What is the role of PR in maintaining fundamental freedom and civil liberty?
Earned media is critical to how people understand what’s at stake in society and the incidents that threaten our civil liberties and rights everyday across the nation. PR is essential in helping connect journalists with the people, experts, data and facts that tell often heart-wrenching stories about what’s happening and what people can actually do to help protect our democracy.
What were the main lessons you learned in helping New Orleans recover from Hurricane Katrina?
Katrina was a tragedy and devastated this incredible, vibrant community that I had known and loved since the early ’90s. I became involved with a nonprofit, the Institute for Women and Ethnic Studies (IWES), which provided trauma-related mental health services to schoolchildren after the hurricane. Ten years after Katrina, IWES released a study about the effects of emotional trauma on children who were now teens.
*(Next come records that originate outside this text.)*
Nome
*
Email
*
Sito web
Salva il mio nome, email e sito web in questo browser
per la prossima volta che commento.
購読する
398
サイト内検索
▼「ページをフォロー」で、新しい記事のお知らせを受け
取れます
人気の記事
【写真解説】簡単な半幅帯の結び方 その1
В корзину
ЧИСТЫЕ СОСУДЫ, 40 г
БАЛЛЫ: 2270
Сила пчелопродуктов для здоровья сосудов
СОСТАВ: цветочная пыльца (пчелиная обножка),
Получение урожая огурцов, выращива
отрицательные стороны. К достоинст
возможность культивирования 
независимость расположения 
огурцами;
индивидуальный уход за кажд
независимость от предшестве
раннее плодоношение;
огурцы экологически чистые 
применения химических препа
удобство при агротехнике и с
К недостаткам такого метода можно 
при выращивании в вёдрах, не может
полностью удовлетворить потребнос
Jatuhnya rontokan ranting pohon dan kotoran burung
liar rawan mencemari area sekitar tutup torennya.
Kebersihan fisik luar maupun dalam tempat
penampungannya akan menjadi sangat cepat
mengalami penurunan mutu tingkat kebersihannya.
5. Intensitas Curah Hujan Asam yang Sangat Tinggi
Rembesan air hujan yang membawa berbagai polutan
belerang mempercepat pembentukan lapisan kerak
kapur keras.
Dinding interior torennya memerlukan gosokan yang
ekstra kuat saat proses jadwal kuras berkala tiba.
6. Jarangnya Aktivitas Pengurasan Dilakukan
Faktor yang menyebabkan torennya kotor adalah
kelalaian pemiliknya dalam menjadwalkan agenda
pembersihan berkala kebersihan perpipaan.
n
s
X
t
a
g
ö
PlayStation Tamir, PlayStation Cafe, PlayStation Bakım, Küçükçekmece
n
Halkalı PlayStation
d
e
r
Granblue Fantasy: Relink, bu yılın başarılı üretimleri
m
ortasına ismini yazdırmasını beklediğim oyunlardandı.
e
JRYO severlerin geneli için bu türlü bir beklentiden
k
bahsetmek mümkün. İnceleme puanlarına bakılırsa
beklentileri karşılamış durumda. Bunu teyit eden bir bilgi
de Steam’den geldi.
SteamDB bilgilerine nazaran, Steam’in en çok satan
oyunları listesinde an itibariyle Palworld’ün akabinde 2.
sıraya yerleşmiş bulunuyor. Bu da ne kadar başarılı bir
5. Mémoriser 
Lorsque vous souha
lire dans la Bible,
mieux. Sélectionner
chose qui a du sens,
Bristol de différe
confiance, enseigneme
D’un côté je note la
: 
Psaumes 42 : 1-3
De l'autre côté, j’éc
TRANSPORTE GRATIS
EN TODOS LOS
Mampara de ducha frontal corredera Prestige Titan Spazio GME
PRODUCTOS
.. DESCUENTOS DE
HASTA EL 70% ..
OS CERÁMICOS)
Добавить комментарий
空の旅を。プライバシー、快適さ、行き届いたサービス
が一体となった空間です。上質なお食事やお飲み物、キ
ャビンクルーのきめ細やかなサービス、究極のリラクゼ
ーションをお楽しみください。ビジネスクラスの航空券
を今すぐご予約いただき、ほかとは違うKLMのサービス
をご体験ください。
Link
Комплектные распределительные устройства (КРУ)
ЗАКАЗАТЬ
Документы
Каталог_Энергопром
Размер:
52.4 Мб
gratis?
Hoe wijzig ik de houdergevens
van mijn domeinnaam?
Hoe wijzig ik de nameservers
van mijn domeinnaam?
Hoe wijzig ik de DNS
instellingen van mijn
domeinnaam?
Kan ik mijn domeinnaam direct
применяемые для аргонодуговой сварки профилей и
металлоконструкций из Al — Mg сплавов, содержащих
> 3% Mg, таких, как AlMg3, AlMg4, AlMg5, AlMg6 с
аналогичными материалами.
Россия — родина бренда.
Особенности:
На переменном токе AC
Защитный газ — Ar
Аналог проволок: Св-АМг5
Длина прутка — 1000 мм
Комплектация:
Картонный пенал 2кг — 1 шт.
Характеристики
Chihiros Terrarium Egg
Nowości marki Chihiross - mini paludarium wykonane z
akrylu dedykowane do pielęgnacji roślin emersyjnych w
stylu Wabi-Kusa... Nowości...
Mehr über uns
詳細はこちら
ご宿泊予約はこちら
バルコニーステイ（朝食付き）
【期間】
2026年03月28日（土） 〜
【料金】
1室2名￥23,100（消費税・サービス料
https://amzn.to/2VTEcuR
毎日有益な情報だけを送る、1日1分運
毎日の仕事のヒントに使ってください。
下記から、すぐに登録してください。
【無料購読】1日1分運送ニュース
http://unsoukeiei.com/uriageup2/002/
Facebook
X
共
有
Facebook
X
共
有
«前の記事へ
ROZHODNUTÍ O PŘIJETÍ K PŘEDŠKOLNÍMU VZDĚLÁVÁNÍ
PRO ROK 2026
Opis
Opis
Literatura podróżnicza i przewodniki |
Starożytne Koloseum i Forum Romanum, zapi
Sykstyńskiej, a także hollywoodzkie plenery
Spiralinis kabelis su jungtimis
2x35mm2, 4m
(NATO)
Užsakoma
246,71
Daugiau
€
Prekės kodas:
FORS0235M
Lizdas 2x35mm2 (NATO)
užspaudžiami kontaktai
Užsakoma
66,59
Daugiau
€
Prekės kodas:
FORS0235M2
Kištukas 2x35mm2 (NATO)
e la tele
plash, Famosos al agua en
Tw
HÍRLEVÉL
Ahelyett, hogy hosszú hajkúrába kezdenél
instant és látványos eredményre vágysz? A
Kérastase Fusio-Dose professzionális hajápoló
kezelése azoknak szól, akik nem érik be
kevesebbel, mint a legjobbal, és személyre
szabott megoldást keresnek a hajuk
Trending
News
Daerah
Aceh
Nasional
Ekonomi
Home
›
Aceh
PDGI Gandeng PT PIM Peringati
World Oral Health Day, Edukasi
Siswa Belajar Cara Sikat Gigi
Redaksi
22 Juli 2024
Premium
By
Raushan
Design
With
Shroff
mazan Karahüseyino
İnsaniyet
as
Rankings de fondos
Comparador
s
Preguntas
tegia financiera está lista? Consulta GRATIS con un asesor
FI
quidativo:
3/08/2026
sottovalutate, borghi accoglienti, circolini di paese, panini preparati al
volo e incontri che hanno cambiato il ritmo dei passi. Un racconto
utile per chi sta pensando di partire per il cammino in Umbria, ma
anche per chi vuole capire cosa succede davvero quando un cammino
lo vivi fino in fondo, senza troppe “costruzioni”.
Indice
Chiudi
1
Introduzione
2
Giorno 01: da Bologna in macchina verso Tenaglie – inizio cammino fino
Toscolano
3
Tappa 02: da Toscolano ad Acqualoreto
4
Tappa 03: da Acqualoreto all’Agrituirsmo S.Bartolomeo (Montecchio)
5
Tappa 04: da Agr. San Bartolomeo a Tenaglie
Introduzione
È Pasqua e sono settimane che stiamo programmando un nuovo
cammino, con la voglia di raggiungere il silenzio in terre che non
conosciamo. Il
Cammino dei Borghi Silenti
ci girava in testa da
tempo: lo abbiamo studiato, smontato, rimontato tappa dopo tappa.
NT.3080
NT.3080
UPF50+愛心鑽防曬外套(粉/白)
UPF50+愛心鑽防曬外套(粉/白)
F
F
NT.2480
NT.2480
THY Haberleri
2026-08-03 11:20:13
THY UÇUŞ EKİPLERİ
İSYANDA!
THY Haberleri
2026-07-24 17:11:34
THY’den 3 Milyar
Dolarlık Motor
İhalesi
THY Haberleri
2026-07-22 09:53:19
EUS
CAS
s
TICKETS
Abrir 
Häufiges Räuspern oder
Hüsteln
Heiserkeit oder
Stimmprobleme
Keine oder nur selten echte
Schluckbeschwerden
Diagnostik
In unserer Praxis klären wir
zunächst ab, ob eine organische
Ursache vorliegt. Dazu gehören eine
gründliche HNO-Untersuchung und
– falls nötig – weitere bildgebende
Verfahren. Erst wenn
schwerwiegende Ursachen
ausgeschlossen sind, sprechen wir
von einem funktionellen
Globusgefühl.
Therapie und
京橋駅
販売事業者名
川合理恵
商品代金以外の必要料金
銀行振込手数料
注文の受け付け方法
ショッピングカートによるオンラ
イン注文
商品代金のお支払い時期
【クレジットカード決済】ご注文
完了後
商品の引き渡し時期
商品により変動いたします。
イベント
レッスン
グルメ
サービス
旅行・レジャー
I learned that with natural disasters, we tend to think of recovery as the physical rebuilding of cities, but not rebuilding the necessary healthcare systems to address the emotional turmoil survivors experience for decades — communities need both to truly recover.
How do you relax?
I play golf and love music, movies and dining with friends.
Which three people, living or dead, would you like to host at a dinner party?
Rev. Dr. Martin Luther King, Jr. because he was a prophet. Jesus Christ because he probably knows everything. Richard Pryor because he’d have so much to say to the other two guys.